Marge, Poquah, and Irving all stood around, nodding at the instructions. Until then the boy hadn't evidenced much interest in getting to know Marge or the details of the trip, but now at least he seemed to realize that he couldn't just walk blindly off a cliff.

"I'd say it wouldn't be much on the usual shipping lanes," Marge noted. "Are you sure we can even get there in any reasonable time?"

"Oh, yes. That's the one thing about evil places. If you actually want to go there, there's always a way open to do so. The problem is never finding evil, it's getting away from it."

"All right, assuming we can get there in reasonable order, what then?" she pressed, feeling uncomfortably the leader of this mess. Damn it! 1 was drafted — they don't draft generals!

"Once you're off, I'll know where your first landfall will be and I will arrange for you to be met. Still, remember, once you're inside, you cannot trust anyone or anything on Yuggoth. The good people there are the ones who wouldn't stab you in the back for no reason at all, just if they had something to gain by it. Still, the agents we can use for this are primarily changelings like yourself, although of a darker nature. People whose absolute fanatic and uncompromisable lust for the McGuffin has taken them across the Sea of Dreams to Yuggoth but not completely to their goals. They will help you because you will facilitate them in attaining what they most desire. In general, you can trust them to get you there, but not once you get there or are clear to the goal.

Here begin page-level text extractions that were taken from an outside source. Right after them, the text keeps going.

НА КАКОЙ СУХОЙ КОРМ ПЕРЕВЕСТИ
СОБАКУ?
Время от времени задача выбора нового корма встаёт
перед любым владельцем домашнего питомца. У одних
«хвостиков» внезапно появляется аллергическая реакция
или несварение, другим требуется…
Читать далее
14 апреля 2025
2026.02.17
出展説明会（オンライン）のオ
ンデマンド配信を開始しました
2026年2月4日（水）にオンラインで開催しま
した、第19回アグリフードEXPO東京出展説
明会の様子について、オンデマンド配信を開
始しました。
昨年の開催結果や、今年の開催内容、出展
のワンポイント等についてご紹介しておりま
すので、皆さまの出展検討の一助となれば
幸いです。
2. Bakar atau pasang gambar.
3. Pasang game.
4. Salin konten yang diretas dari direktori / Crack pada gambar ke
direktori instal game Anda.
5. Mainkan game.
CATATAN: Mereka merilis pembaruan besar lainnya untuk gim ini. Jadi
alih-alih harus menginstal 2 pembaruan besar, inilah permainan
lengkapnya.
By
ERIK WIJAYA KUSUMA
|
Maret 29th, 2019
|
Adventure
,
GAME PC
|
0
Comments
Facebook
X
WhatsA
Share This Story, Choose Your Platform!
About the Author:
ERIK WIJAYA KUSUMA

And if it looks like some other player can help them if they betray you, they'll have no hesitation in doing so."

"Sounds chummy," Marge noted glumly.

"You will be unable to find the McGuffin on your own; its concealed hiding place is known only to the King. He has agreed that if any of our representatives get to him, he will make that location known to them."

"Why not just tell us outright so that we may head straight for it?" Poquah asked, frowning.

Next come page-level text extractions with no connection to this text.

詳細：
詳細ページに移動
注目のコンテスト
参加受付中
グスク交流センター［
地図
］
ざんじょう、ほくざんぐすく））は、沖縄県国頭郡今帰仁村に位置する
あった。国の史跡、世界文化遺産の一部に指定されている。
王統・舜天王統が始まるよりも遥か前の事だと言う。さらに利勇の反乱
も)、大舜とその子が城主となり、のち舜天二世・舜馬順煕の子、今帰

"Well, for one thing, he doesn't want it known to others, and this decreases the chances of that happening," the sorcerer explained. "Second, if you can't make it to him, you can't make it there. And third, since you'll have native guides who also want the McGuffin — if they know, well, then, they won't need to be with you anymore, will they?"

Poquah was unconvinced. "But if we reach the King, assuming we do, and gain this information, won't the effect be the same?"

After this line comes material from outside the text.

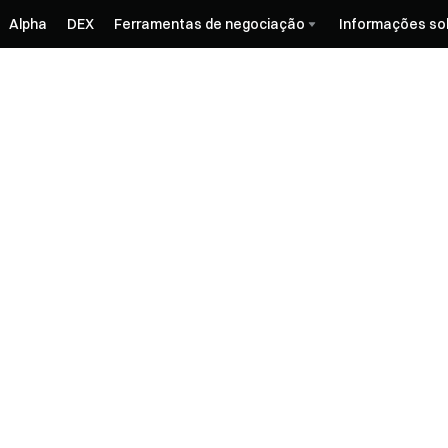
Alpha
DEX
Ferramentas de negociação
Informações so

"Perhaps. Perhaps not. I'm sure he'll have something in mind to guard against that. He always has the most arcane ideas for accomplishing things, but those things get done because nobody else can figure them out."

"How far will we have to go in this land before we reach His Majesty?" the Imir asked. "From the port city, that is."

"Yuggoth is roughly three thousand kilometers across by perhaps twenty-four hundred north-south. The King runs things from almost dead in the middle, atop some high mystical but natural formation called Castle Rock. That's where you must go."

"How big?" Marge was appalled. "Ruddy, that's something like fifteen hundred plus miles! That's longer than Texas is wide! And all filled with horrors and dark powers and creepy-crawlies, and all hands, tentacles, and whatnot against us! It can't be done!"

"Oh, I assure you that it can," the sorcerer told her. "Absolutely guaranteed. That is not to say that you will do it, but it is certainly possible with who and what you will have. What makes it more difficult than it is, is that this McGuffin must be in my hands — in my hands, not yours — in less than six months' time. If it is not, the fissures will be opened and the only option then will be a hasty escape for the powerful few. If the denizens of the muck beneath the Sea of Dreams actually make it through to reality, any reality, it is all over. If that happens, nothing, not even the McGuffm, will have the power to save us."